As LADMC continues to expand and grow, the EHR’s inherent qualities that make it easy to customize and adapt will help ensure revenue continuity, care quality and transparency into data, he added.
ADVICE FOR OTHERS
Jay recommends his peers move into a cloud-based EHR system.
“Not having to host the infrastructure on-premises makes a huge difference in maintenance costs and enables our IT team to focus on the business,” Jay advised. “Hospitals are taking a big hit financially from this pandemic, especially small and mid-sized hospitals like ours. Having a cloud-based EHR eliminated a lot of overhead costs at just the right time. It also makes it easier for patients to access their data, which allows them to be more engaged with their care.”
Another piece of advice Jay offers is that hospitals should not overlook smaller health IT vendors.

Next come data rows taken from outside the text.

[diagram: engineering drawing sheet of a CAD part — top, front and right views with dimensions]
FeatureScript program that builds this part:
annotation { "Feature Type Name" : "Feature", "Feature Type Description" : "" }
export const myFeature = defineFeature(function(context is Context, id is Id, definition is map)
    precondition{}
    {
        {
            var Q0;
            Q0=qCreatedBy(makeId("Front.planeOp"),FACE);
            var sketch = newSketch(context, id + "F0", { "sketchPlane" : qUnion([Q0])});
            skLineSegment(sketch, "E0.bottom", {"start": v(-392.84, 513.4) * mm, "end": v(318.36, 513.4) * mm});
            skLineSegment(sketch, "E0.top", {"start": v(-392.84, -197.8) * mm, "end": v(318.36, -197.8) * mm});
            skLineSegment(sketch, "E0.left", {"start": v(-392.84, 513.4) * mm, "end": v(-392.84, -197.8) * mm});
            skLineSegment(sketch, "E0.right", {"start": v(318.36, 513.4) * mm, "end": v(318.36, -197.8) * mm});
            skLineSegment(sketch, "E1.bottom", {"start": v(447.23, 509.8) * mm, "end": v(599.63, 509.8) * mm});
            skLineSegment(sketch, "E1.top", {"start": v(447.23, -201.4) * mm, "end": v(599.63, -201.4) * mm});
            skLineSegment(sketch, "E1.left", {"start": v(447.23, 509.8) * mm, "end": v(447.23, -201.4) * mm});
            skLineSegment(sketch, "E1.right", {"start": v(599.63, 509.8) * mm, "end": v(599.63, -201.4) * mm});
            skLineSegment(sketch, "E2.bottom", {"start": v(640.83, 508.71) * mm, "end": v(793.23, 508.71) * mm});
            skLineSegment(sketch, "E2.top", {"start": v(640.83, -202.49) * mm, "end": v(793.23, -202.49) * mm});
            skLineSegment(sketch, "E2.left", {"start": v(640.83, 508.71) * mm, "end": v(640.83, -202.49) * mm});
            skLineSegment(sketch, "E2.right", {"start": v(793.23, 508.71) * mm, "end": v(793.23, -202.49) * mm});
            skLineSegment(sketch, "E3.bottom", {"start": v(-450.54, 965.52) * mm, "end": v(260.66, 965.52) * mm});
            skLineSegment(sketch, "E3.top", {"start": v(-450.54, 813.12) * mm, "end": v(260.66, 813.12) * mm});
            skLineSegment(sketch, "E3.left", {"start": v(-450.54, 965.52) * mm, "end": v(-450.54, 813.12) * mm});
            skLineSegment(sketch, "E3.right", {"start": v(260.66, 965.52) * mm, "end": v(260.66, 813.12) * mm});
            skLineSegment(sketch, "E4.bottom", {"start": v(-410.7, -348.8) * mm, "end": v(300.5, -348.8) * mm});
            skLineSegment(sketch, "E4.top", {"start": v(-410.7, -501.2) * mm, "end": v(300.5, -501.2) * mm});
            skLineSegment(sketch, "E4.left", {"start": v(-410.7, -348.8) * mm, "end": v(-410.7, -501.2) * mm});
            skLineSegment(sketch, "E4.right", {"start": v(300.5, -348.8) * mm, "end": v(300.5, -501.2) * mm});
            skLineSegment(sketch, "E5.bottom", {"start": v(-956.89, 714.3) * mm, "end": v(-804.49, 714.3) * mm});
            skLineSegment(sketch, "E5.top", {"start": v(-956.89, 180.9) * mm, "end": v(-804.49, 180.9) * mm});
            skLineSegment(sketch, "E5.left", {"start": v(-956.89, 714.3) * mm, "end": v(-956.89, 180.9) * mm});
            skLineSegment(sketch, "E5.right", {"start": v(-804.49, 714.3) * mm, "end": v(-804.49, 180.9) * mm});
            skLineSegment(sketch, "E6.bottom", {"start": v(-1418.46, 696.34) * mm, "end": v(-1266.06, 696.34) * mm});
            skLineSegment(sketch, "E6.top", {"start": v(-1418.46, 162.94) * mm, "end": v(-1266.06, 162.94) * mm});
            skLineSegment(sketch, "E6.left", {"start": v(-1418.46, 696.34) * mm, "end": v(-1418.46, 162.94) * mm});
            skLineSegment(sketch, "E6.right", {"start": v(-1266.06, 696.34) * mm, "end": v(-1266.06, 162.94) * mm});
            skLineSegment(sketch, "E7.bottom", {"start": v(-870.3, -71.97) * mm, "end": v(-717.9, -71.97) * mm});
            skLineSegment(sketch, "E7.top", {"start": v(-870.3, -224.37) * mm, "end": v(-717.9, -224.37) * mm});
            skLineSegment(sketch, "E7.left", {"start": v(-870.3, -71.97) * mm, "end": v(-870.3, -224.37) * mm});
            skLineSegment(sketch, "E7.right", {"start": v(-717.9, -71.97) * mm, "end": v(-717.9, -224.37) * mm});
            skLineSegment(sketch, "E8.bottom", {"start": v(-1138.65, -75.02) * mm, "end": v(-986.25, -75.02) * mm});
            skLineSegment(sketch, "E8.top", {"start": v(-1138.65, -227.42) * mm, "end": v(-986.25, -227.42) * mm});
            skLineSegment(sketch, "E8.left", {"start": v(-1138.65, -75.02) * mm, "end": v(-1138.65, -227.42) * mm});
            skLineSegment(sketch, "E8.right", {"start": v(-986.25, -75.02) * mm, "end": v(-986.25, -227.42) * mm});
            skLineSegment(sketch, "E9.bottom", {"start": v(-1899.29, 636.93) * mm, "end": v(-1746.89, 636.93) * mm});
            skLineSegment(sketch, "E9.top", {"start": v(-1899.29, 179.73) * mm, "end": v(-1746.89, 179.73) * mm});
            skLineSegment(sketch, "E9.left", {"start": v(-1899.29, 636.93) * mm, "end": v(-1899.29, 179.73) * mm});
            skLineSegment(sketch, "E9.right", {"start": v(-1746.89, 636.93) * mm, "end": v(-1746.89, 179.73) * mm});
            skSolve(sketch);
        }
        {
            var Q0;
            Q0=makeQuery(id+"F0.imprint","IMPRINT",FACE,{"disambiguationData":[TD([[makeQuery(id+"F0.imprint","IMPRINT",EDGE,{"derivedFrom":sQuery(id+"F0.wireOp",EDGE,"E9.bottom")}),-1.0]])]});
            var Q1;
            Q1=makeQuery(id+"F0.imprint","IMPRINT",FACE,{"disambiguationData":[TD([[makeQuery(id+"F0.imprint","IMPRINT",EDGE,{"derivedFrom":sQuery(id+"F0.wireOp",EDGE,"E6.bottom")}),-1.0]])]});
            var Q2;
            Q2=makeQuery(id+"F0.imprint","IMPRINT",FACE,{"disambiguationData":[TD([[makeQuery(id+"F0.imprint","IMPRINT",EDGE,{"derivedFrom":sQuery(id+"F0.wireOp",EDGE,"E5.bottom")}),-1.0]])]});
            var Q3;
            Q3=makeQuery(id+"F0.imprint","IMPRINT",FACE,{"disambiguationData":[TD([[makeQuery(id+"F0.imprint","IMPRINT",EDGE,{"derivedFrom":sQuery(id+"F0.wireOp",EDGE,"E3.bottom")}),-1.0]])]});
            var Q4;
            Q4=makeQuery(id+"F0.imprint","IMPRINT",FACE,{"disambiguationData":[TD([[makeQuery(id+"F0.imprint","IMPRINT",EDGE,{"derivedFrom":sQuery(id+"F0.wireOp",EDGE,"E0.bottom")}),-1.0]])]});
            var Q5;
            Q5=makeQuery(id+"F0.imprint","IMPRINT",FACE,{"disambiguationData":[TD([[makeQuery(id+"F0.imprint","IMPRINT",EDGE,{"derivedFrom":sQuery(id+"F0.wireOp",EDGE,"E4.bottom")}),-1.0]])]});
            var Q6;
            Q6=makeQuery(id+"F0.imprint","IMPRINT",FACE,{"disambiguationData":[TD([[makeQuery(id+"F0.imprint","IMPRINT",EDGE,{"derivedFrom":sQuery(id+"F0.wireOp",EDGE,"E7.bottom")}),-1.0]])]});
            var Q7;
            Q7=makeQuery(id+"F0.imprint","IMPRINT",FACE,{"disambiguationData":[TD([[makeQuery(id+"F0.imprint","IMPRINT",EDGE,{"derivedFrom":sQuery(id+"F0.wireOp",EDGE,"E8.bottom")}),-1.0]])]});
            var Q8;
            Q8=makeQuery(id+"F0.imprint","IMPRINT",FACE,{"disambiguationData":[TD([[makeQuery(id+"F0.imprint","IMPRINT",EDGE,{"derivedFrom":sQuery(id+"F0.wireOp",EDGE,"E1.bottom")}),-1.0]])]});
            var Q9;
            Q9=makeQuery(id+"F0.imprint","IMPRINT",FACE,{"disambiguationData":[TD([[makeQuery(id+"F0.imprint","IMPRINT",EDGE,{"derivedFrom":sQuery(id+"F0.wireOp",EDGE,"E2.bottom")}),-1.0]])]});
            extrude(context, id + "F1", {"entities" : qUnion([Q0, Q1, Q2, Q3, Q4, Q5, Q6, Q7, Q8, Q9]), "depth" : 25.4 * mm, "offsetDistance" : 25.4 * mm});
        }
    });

“What we’ve found is that the major IT providers like Epic, Cerner, Allscripts and Meditech cater to the needs of larger health systems with bigger budgets and more IT resources, leaving smaller hospitals behind,” Jay said. “These vendors also make it difficult to share data with EHR systems that aren’t their own. The new interoperability rules will certainly change this, but as we’ve seen with Azalea, you don’t need to wait for these rules to take effect to make health data accessible.”
Finally, Jay highlights the importance of interoperability and data accessibility. COVID-19, he said, made fuzzy concepts like interoperability and data liquidity tangible. As the country grappled with the pandemic, LADMC easily and almost instantly delivered the data and reporting insights required by other providers and government agencies.
“And we did this with very little involvement from internal as well as vendor resources,” he concluded. “COVID-19 has permanently changed population-level health needs and IT expectations. If a provider doesn’t already have a solution that can support the data exchange and intelligence required in this new reality, they need to take a serious and hard look at their EHR.”